▶ Work to be completed: Please revise the lines below so that "common name" becomes "vernacular name" everywhere it appears, with nothing else changed. Give the lines back without the pictures.

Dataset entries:
◆ ◆ ◆

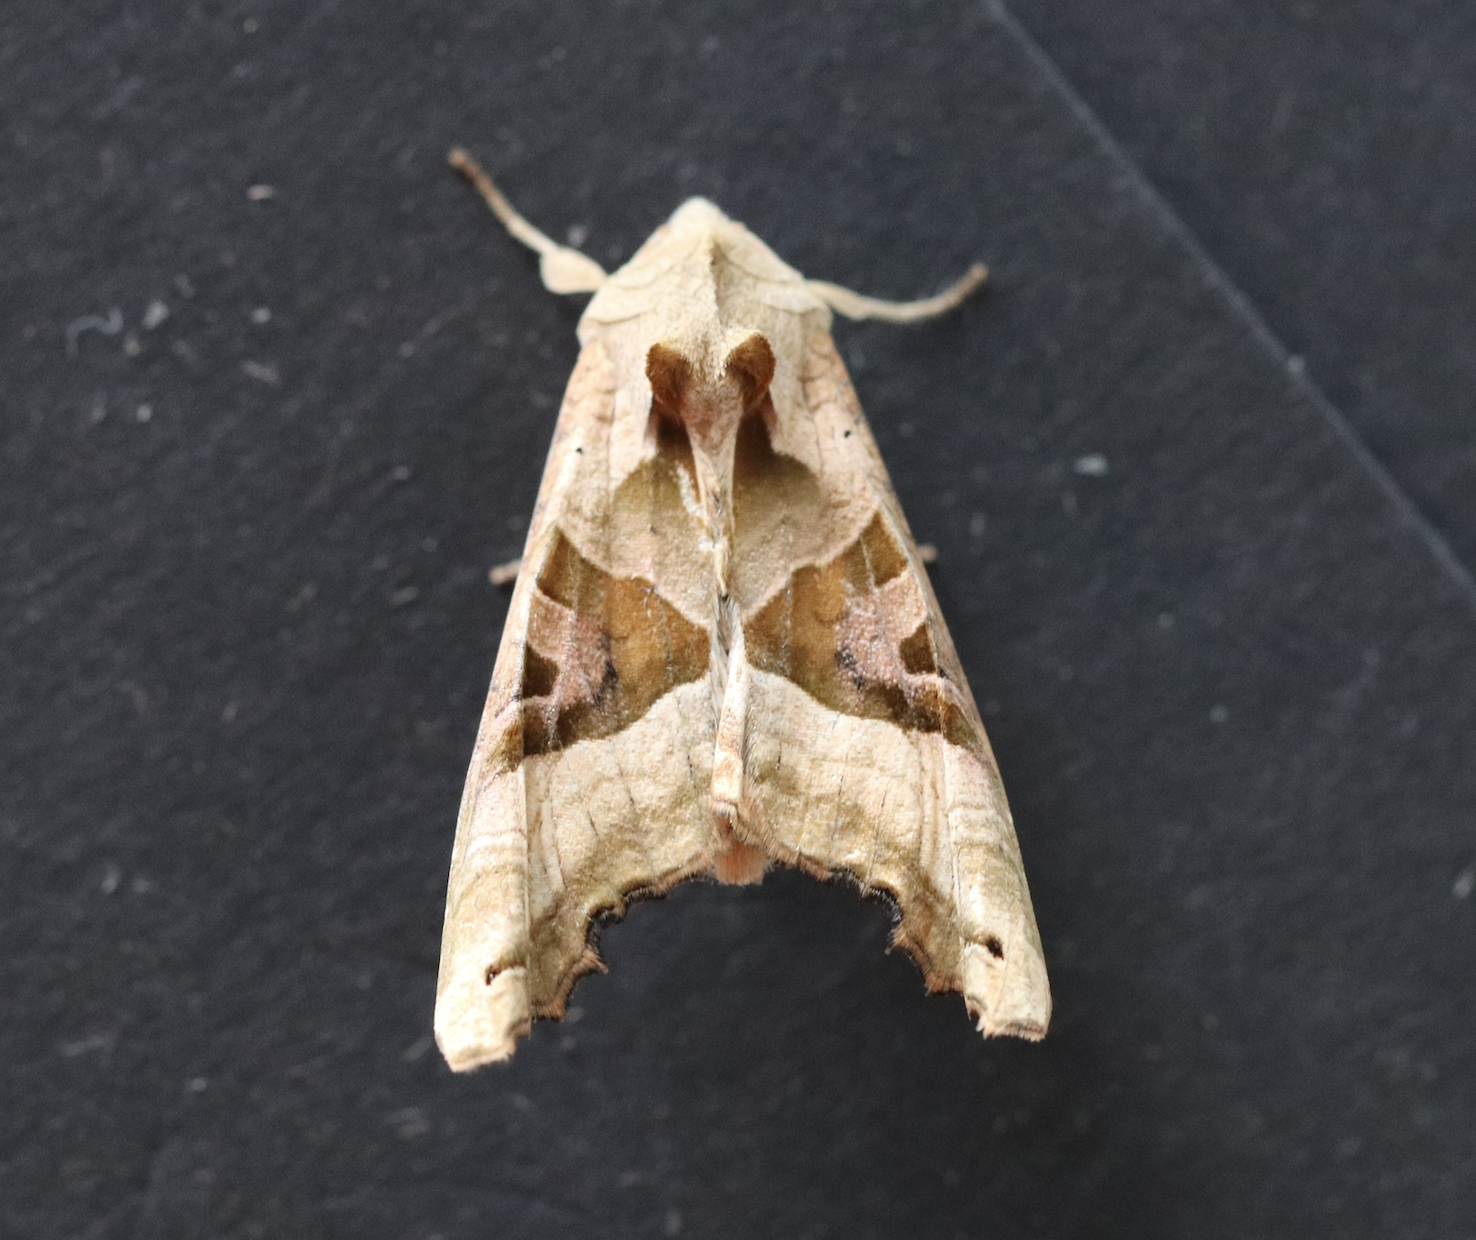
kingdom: Animalia
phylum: Arthropoda
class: Insecta
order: Lepidoptera
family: Noctuidae
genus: Phlogophora
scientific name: Phlogophora meticulosa
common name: Angle shades
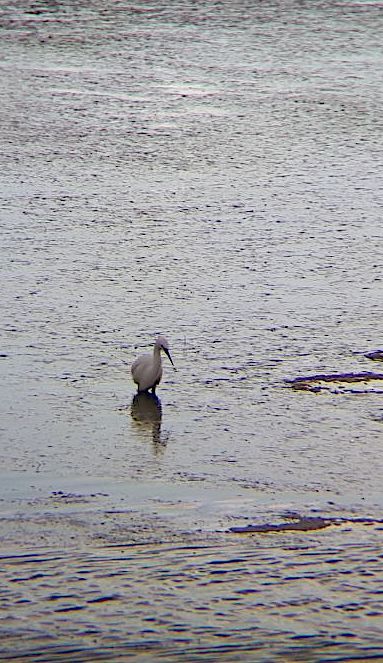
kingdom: Animalia
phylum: Chordata
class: Aves
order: Pelecaniformes
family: Ardeidae
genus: Egretta
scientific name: Egretta garzetta
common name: Little egret
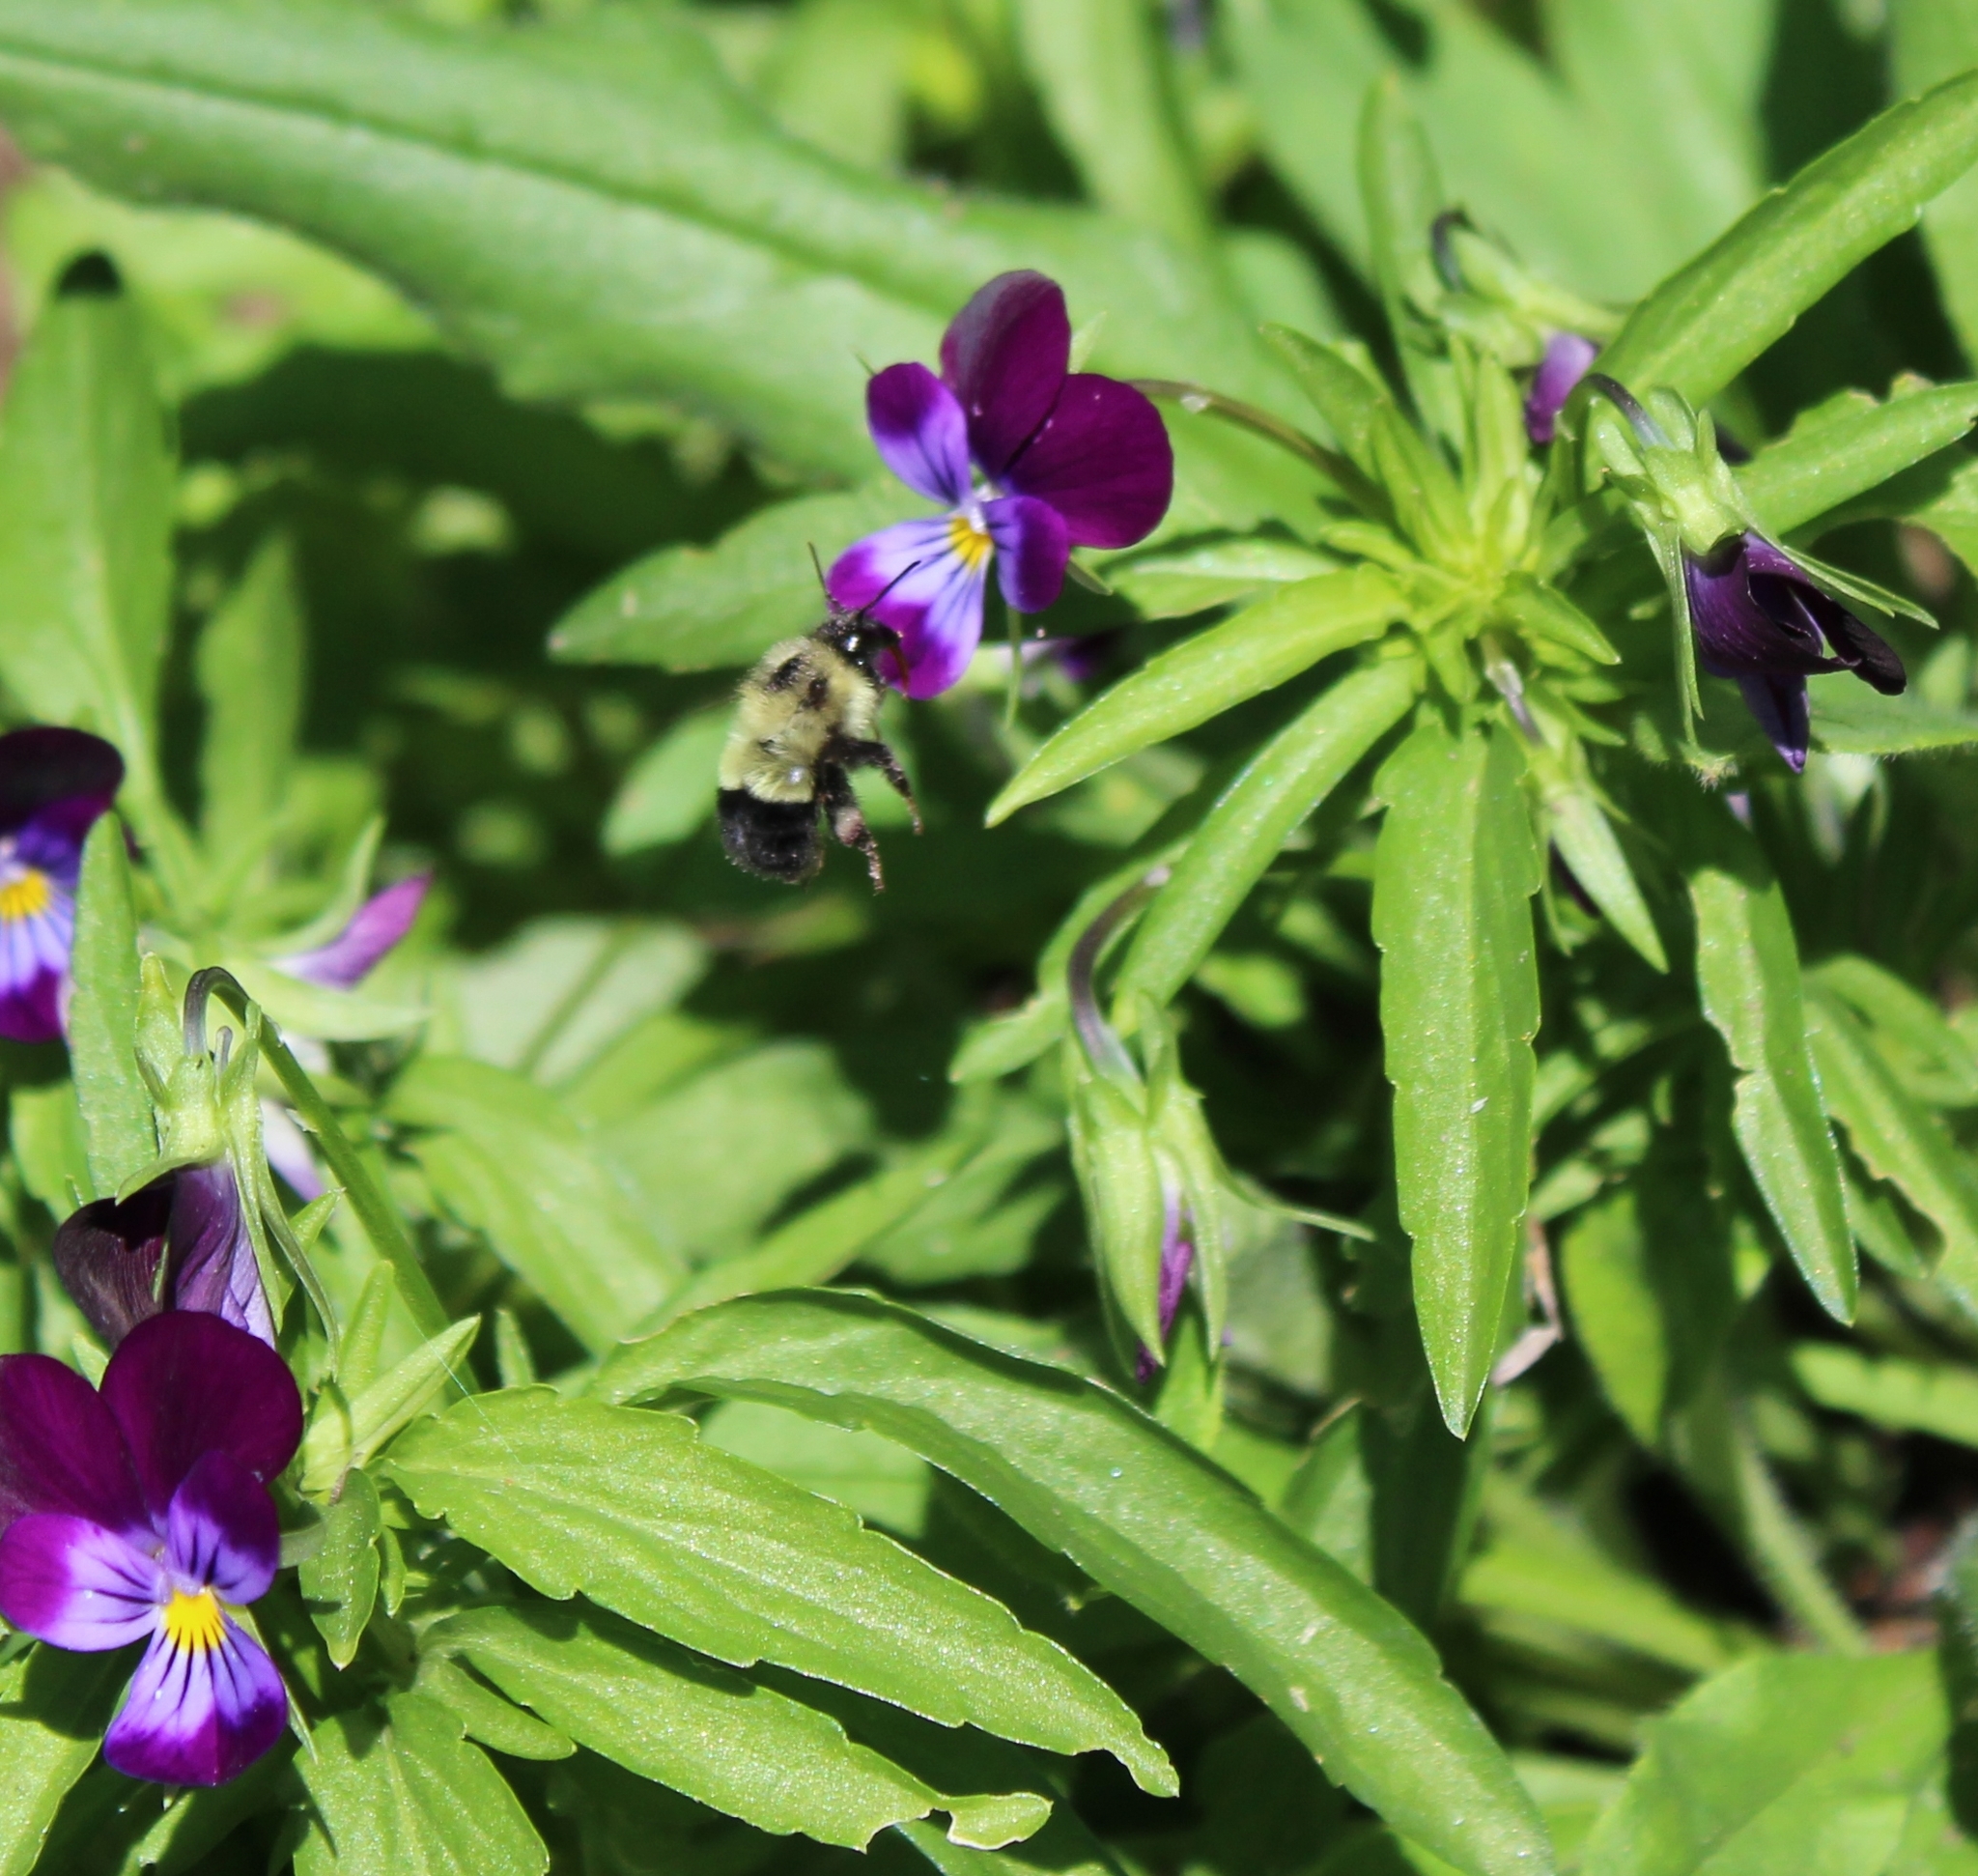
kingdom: Animalia
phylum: Arthropoda
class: Insecta
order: Hymenoptera
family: Apidae
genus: Bombus
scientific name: Bombus vagans
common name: Half-black bumble bee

◆ ◆ ◆

▶ Exercise response:
kingdom: Animalia
phylum: Arthropoda
class: Insecta
order: Lepidoptera
family: Noctuidae
genus: Phlogophora
scientific name: Phlogophora meticulosa
vernacular name: Angle shades
kingdom: Animalia
phylum: Chordata
class: Aves
order: Pelecaniformes
family: Ardeidae
genus: Egretta
scientific name: Egretta garzetta
vernacular name: Little egret
kingdom: Animalia
phylum: Arthropoda
class: Insecta
order: Hymenoptera
family: Apidae
genus: Bombus
scientific name: Bombus vagans
vernacular name: Half-black bumble bee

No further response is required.